Sec. 4. (a) Action required or permitted by this article to be taken at a shareholders' meeting may be taken without a meeting if the action is taken by all the shareholders entitled to vote on the action. The action must be evidenced by one (1) or more written consents describing the action taken, signed by all the shareholders entitled to vote on the action, bearing the date of signature, and delivered to the corporation for inclusion in the minutes or filing with the corporate records.
(b) This subsection does not apply to a corporation that has a class of voting shares registered with the United States Securities and Exchange Commission under Section 12 of the Securities Exchange Act of 1934. Unless otherwise provided in the articles of incorporation, any action required or permitted by this article to be taken at a shareholders' meeting may be taken without a meeting, and without prior notice, if consents in writing setting forth the action taken are signed by the holders of outstanding shares having at least the minimum number of votes that would be required to authorize or take the action at a meeting at which all shares entitled to vote on the action were present and voted. The written consent must bear the date of signature of the shareholder who signs the consent and be delivered to the corporation for inclusion in the minutes or filing with the corporate records.
(c) If not otherwise fixed under section 7 of this chapter, and if prior board action is not required with respect to the action to be taken without a meeting, the record date for determining the shareholders entitled to take action without a meeting is the first date on which a signed written consent is delivered to the corporation. If not otherwise fixed under section 7 of this chapter, and if prior board action is required with respect to the action to be taken without a meeting, the record date is the close of business on the day the resolution of the board taking the prior action is adopted. A written consent to take a corporate action is not valid unless, not later than sixty (60) days after the earliest date on which a consent delivered to the corporation as required by this section was signed, written consents signed by sufficient shareholders to take the action have been delivered to the corporation. A written consent may be revoked by a writing to that effect delivered to the corporation before unrevoked written consents sufficient in number to take the corporate action are delivered to the corporation.
(d) A consent signed in accordance with this section has the effect of a vote taken at a meeting and may be described as a vote in any document. Unless the:
(1) consent specifies a different prior or subsequent effective date; or
(2) articles of incorporation, bylaws, or a resolution of the board of directors provides for a reasonable delay to permit tabulation of written consents;
the action taken by written consent is effective when written consents signed by sufficient shareholders to take the action are delivered to the corporation.
(e) If this article requires that notice of a proposed action be given to nonvoting shareholders and the action is to be taken by written consent of the voting shareholders, the corporation must give its nonvoting shareholders written notice of the action not more than ten (10) days after:
(1) written consents sufficient to take the action have been delivered to the corporation; or
(2) the date that tabulation of the written consents has been completed under an authorization as described in subsection (d).

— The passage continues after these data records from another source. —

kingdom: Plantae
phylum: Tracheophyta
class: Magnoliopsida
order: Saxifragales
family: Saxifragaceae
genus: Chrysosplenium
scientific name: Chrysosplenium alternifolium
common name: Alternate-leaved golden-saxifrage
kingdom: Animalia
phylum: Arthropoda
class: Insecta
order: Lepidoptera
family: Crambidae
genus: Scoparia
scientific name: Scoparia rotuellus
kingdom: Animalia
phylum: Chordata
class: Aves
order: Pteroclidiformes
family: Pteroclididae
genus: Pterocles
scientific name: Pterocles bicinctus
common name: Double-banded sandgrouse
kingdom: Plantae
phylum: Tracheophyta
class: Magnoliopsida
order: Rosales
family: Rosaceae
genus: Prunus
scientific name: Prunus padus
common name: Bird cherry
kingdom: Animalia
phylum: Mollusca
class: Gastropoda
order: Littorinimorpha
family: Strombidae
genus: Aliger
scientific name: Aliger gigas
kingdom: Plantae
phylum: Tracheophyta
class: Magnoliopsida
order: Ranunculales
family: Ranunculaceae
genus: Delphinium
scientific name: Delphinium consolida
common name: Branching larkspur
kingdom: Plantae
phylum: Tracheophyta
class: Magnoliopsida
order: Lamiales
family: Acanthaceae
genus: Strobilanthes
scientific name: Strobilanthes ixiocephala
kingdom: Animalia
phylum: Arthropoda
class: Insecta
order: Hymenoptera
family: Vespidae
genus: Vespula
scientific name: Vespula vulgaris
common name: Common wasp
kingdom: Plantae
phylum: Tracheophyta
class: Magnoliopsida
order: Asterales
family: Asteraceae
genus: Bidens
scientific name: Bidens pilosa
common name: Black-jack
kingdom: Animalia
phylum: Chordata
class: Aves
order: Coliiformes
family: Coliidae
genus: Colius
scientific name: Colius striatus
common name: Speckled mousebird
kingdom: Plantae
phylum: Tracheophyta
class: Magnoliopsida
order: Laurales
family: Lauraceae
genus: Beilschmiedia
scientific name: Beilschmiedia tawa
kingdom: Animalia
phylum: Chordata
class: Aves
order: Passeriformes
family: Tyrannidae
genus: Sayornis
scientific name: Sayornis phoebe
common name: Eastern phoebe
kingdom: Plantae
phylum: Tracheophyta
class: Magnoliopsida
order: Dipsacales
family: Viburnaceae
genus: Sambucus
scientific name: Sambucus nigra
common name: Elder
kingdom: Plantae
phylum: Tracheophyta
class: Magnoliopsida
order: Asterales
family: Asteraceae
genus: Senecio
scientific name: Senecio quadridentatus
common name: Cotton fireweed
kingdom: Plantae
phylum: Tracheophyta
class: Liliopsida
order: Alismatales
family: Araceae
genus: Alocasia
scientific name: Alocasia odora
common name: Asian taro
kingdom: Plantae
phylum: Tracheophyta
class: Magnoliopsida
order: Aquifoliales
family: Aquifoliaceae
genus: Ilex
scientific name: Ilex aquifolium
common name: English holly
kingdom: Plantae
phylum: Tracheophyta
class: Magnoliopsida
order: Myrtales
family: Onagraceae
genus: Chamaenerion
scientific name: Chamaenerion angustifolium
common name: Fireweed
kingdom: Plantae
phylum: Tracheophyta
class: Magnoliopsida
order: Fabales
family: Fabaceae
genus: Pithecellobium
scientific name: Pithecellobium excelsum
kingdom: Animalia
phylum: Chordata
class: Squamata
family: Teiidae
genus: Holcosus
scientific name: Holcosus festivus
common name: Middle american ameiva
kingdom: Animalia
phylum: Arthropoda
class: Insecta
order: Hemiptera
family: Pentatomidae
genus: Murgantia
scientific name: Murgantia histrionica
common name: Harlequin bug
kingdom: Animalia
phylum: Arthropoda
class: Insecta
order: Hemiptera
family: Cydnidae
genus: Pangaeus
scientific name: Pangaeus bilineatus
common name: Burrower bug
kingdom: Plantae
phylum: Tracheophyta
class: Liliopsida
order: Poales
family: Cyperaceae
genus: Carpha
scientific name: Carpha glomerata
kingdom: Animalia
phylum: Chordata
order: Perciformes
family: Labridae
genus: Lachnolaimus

The notice must reasonably describe the action taken and contain or be accompanied by the same material that, under any provision of this article, would have been required to be sent to nonvoting shareholders in a notice of a meeting at which the proposed action would have been submitted to the shareholders for action.
(f) If action is taken by less than unanimous written consent of the voting shareholders, the corporation must give its nonconsenting voting shareholders written notice of the action not more than ten (10) days after:
(1) written consents sufficient to take the action have been delivered to the corporation; or
(2) the date that tabulation of the written consents has been completed under an authorization as described in subsection (d).
The notice must reasonably describe the action taken and contain or be accompanied by the same material that, under any provision of this article, would have been required to be sent to voting shareholders in a notice of a meeting at which the proposed action would have been submitted to the shareholders for action.
(g) The notice requirements of subsections (e) and (f) do not delay the effectiveness of actions taken by written consent, and a failure to comply with the notice requirements does not invalidate actions taken by written consent. However, this subsection does not limit the power of a court to fashion any appropriate remedy in favor of a shareholder adversely affected by a failure to give timely notice.
(h) An electronic transmission may be used to consent to an action if the electronic transmission contains or is accompanied by information from which the corporation can determine the date on which the electronic transmission was signed and that the electronic transmission was authorized by the shareholder, the shareholder's agent, or the shareholder's attorney in fact.
(i) Unless otherwise determined by a resolution of the board, delivery of a written consent to the corporation under this section is delivery to the corporation's registered agent at its registered office or to the secretary of the corporation at its principal office.